ISIT312 Big Data Management Sample Assignment
SIM S2
Assignment 1
All files left on Moodle in a state "Draft(not submitted)" will not be evaluated. Please refer to the submission dropbox on Moodle for the submission due date and time.
This assignment contributes to 10% of the total evaluation in the subject. This assignment consists of 3 tasks. Specification of each task starts from a new page.
It is a requirement that all Laboratory and Assignment tasks in this subject must be solved individually without any cooperation with the other students. If you have any doubts, questions, etc. please consult your lecturer or tutor during lab classes or office hours. Plagiarism will result in a FAIL grade being recorded for that assessment task.
Deliverables
You must submit three PDF files for three tasks (one for each task) and a Java source file for Task 3.
Each PDF file must be no more than 5 pages. The answers must be presented in a readable manner that facilitates evaluation. Poor presentation will result in a reduction of marks.
The Java sourcecode must be correct and compilable. The environment for Task 1 and Task 3 is the BigDataVM virtual machine in ISIT312.
Task 1. PutCombine Application (3 marks)
This task is based on the sourcecode PutCombine.java, and the data in FilesToBeMerged.zip (available on the Moodle site).

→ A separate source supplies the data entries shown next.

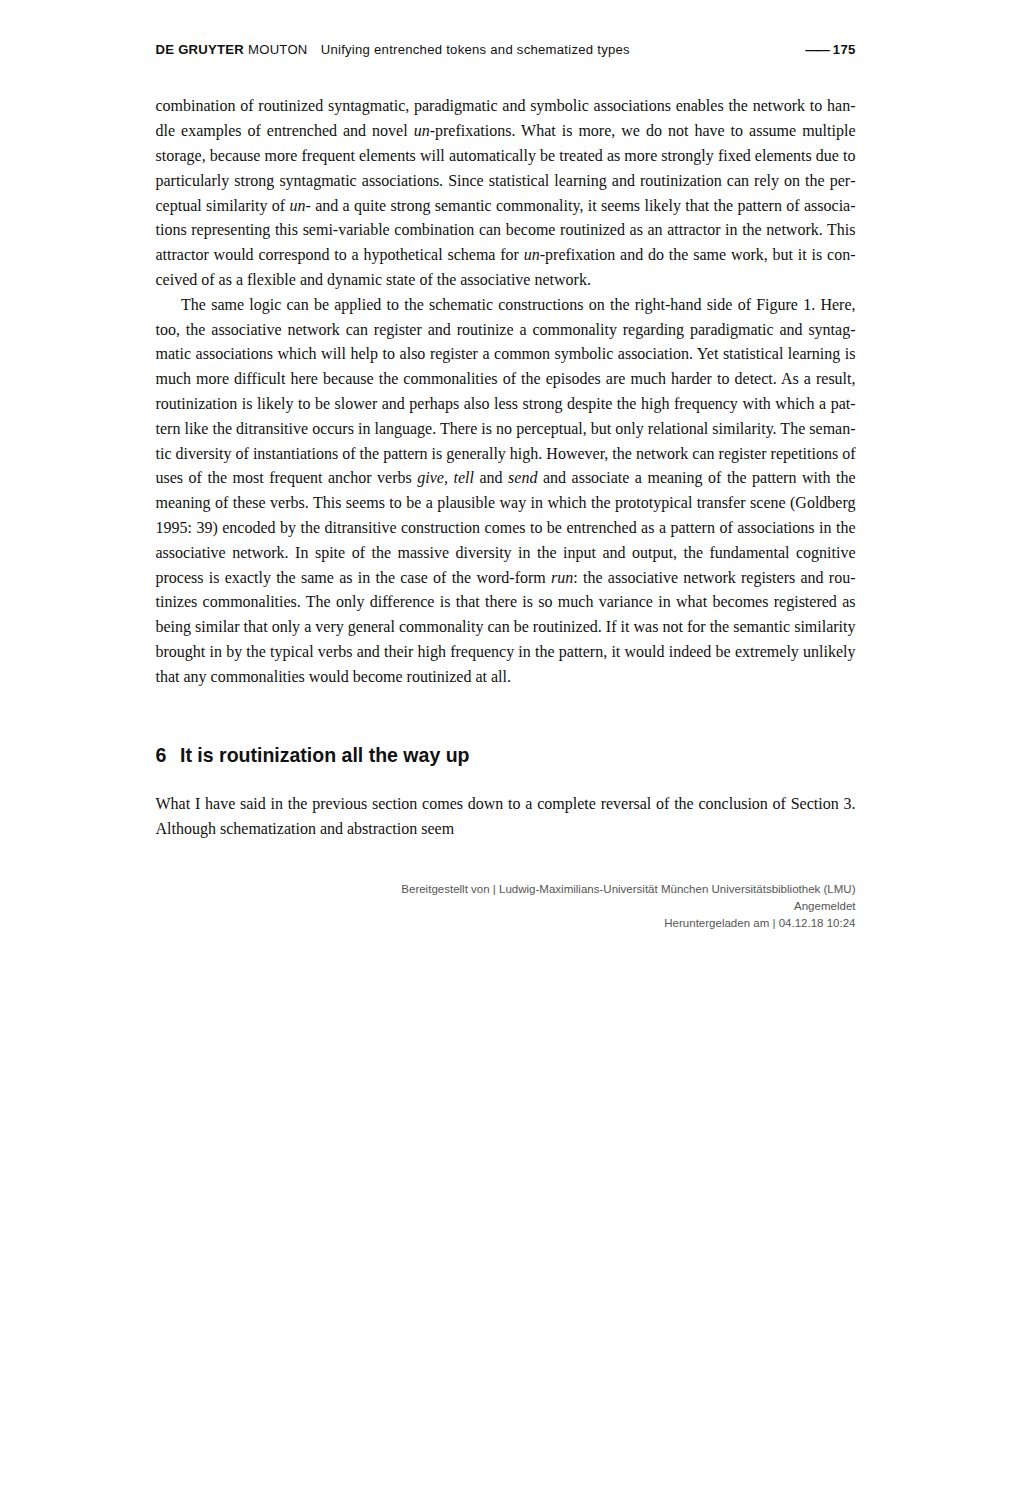DE GRUYTER MOUTON Unifying entrenched tokens and schematized types ——175
combination of routinized syntagmatic, paradigmatic and symbolic associations enables the network to handle examples of entrenched and novel un-prefixations. What is more, we do not have to assume multiple storage, because more frequent elements will automatically be treated as more strongly fixed elements due to particularly strong syntagmatic associations. Since statistical learning and routinization can rely on the perceptual similarity of un- and a quite strong semantic commonality, it seems likely that the pattern of associations representing this semi-variable combination can become routinized as an attractor in the network. This attractor would correspond to a hypothetical schema for un-prefixation and do the same work, but it is conceived of as a flexible and dynamic state of the associative network.
The same logic can be applied to the schematic constructions on the right-hand side of Figure 1. Here, too, the associative network can register and routinize a commonality regarding paradigmatic and syntagmatic associations which will help to also register a common symbolic association. Yet statistical learning is much more difficult here because the commonalities of the episodes are much harder to detect. As a result, routinization is likely to be slower and perhaps also less strong despite the high frequency with which a pattern like the ditransitive occurs in language. There is no perceptual, but only relational similarity. The semantic diversity of instantiations of the pattern is generally high. However, the network can register repetitions of uses of the most frequent anchor verbs give, tell and send and associate a meaning of the pattern with the meaning of these verbs. This seems to be a plausible way in which the prototypical transfer scene (Goldberg 1995: 39) encoded by the ditransitive construction comes to be entrenched as a pattern of associations in the associative network. In spite of the massive diversity in the input and output, the fundamental cognitive process is exactly the same as in the case of the word-form run: the associative network registers and routinizes commonalities. The only difference is that there is so much variance in what becomes registered as being similar that only a very general commonality can be routinized. If it was not for the semantic similarity brought in by the typical verbs and their high frequency in the pattern, it would indeed be extremely unlikely that any commonalities would become routinized at all.
6 It is routinization all the way up
What I have said in the previous section comes down to a complete reversal of the conclusion of Section 3. Although schematization and abstraction seem
Bereitgestellt von | Ludwig-Maximilians-Universität München Universitätsbibliothek (LMU)
Angemeldet
Heruntergeladen am | 04.12.18 10:24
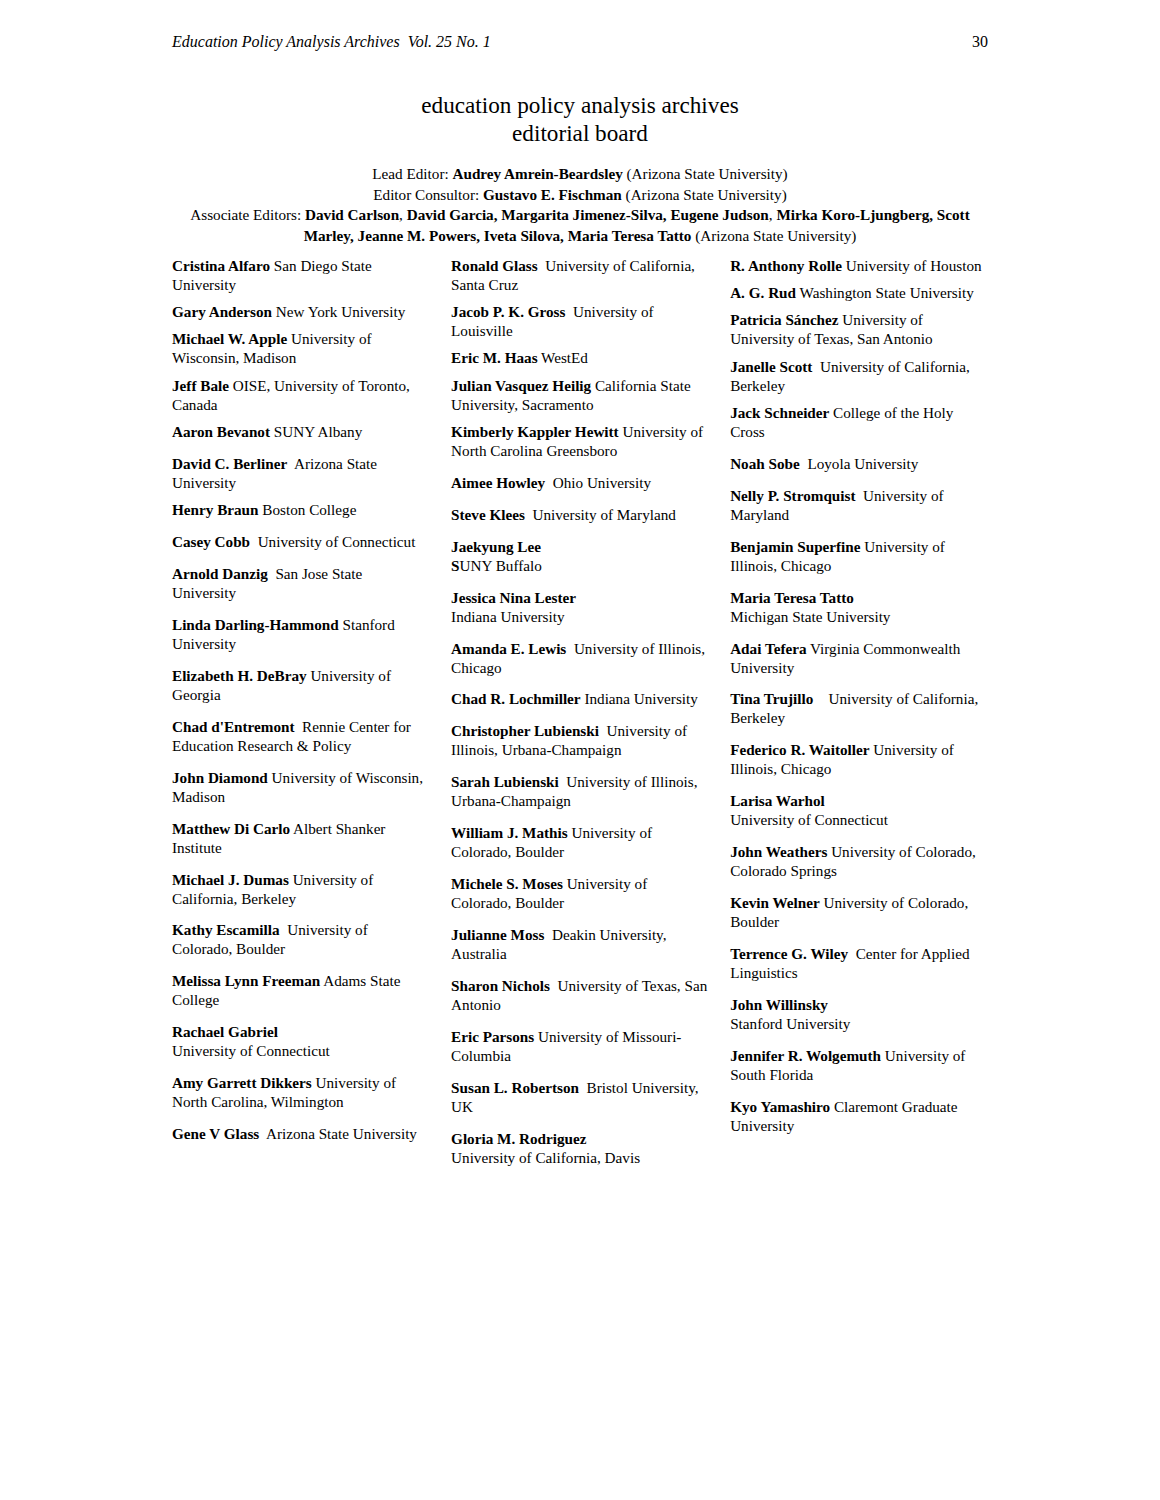Education Policy Analysis Archives Vol. 25 No. 1 30
education policy analysis archiveseditorial board
Lead Editor: Audrey Amrein-Beardsley (Arizona State University)
Editor Consultor: Gustavo E. Fischman (Arizona State University)
Associate Editors: David Carlson, David Garcia, Margarita Jimenez-Silva, Eugene Judson, Mirka Koro-Ljungberg, Scott Marley, Jeanne M. Powers, Iveta Silova, Maria Teresa Tatto (Arizona State University)
Cristina Alfaro San Diego State University
Gary Anderson New York University
Michael W. Apple University of Wisconsin, Madison
Jeff Bale OISE, University of Toronto, Canada
Aaron Bevanot SUNY Albany
David C. Berliner Arizona State University
Henry Braun Boston College
Casey Cobb University of Connecticut
Arnold Danzig San Jose State University
Linda Darling-Hammond Stanford University
Elizabeth H. DeBray University of Georgia
Chad d'Entremont Rennie Center for Education Research & Policy
John Diamond University of Wisconsin, Madison
Matthew Di Carlo Albert Shanker Institute
Michael J. Dumas University of California, Berkeley
Kathy Escamilla University of Colorado, Boulder
Melissa Lynn Freeman Adams State College
Rachael Gabriel
University of Connecticut
Amy Garrett Dikkers University of North Carolina, Wilmington
Gene V Glass Arizona State University
Ronald Glass University of California, Santa Cruz
Jacob P. K. Gross University of Louisville
Eric M. Haas WestEd
Julian Vasquez Heilig California State University, Sacramento
Kimberly Kappler Hewitt University of North Carolina Greensboro
Aimee Howley Ohio University
Steve Klees University of Maryland
Jaekyung Lee
SUNY Buffalo
Jessica Nina Lester
Indiana University
Amanda E. Lewis University of Illinois, Chicago
Chad R. Lochmiller Indiana University
Christopher Lubienski University of Illinois, Urbana-Champaign
Sarah Lubienski University of Illinois, Urbana-Champaign
William J. Mathis University of Colorado, Boulder
Michele S. Moses University of Colorado, Boulder
Julianne Moss Deakin University, Australia
Sharon Nichols University of Texas, San Antonio
Eric Parsons University of Missouri-Columbia
Susan L. Robertson Bristol University, UK
Gloria M. Rodriguez
University of California, Davis
R. Anthony Rolle University of Houston
A. G. Rud Washington State University
Patricia Sánchez University of University of Texas, San Antonio
Janelle Scott University of California, Berkeley
Jack Schneider College of the Holy Cross
Noah Sobe Loyola University
Nelly P. Stromquist University of Maryland
Benjamin Superfine University of Illinois, Chicago
Maria Teresa Tatto
Michigan State University
Adai Tefera Virginia Commonwealth University
Tina Trujillo University of California, Berkeley
Federico R. Waitoller University of Illinois, Chicago
Larisa Warhol
University of Connecticut
John Weathers University of Colorado, Colorado Springs
Kevin Welner University of Colorado, Boulder
Terrence G. Wiley Center for Applied Linguistics
John Willinsky
Stanford University
Jennifer R. Wolgemuth University of South Florida
Kyo Yamashiro Claremont Graduate University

The PutCombine application extends Hadoop’s own functionality. The motivation for this application comes when we want to analyse fragmented files such as logs from web servers. We can copy each file into HDFS, but in general, Hadoop works more effectively with a single large file rather than a number of smaller ones. Besides, for analytics purposes we think of all the data as one big file, even though it spreads over multiple files as an incidental result of the physical infrastructure that creates the data.
One solution is to merge all the files first and then upload the combined file into HDFS. Unfortunately, the file merging will require a lot of disk space in the local machine. It would be much easier if we could merge all the files on the fly as we upload them into HDFS.
What we need is, therefore, a “put-and-combine”-type of operation. Hadoop’s command line utilities include a getmerge command for merging a number of HDFS files before copying them onto the local machine. What we’re looking for is the exact opposite, which is not available in Hadoop’s file utilities. The attached sourcecode of PutCombine is a Java application that fulfils this purpose.
- Compare PutCombine with the FileSystemPut and FileSystemPutAlt applications in the lecture note and describe the difference. You must link the difference to the sourcecode.(1.5 mark)
- Compile PutCombine.java and create a jar file, and use to it to upload and merge the files in FilesToBeMerged.zip (unzip this file first). Produce a report as a PDF file that includes all the commands that you enter to a Zeppelin notebook or the Terminal as well as brief explanations of those commands (e.g., the purpose of each command). (1.5 mark)
Task 2. MapReduce Model (3 marks)
(a) (1.5 marks) Suppose two sets of English letters “a” to “d” are stored in two nodes (A1 and A2):
- D1 = {“a”, “b”, “c”, “b”, “c”, “d”, “a”} in Node A1,
- D2 = {“a”, “a”, “a”, “d”, “d”, “c”} in Node A2.
There is a MapReduce job that processes the sets D1 and D2. This job is a “word-count” application, namely, it counts the total number of English letter(s) in both nodes.
In this job, two Map tasks run in Node A1 and Node A2, and one Reduce task runs in another node, say, Node A3.
Describe the key-value data transferred from Node A1 and Node A2 to Node A3, respectively, with and without a Combiner, respectively.
Explain how a Combiner can improve a MapReduce job in this example.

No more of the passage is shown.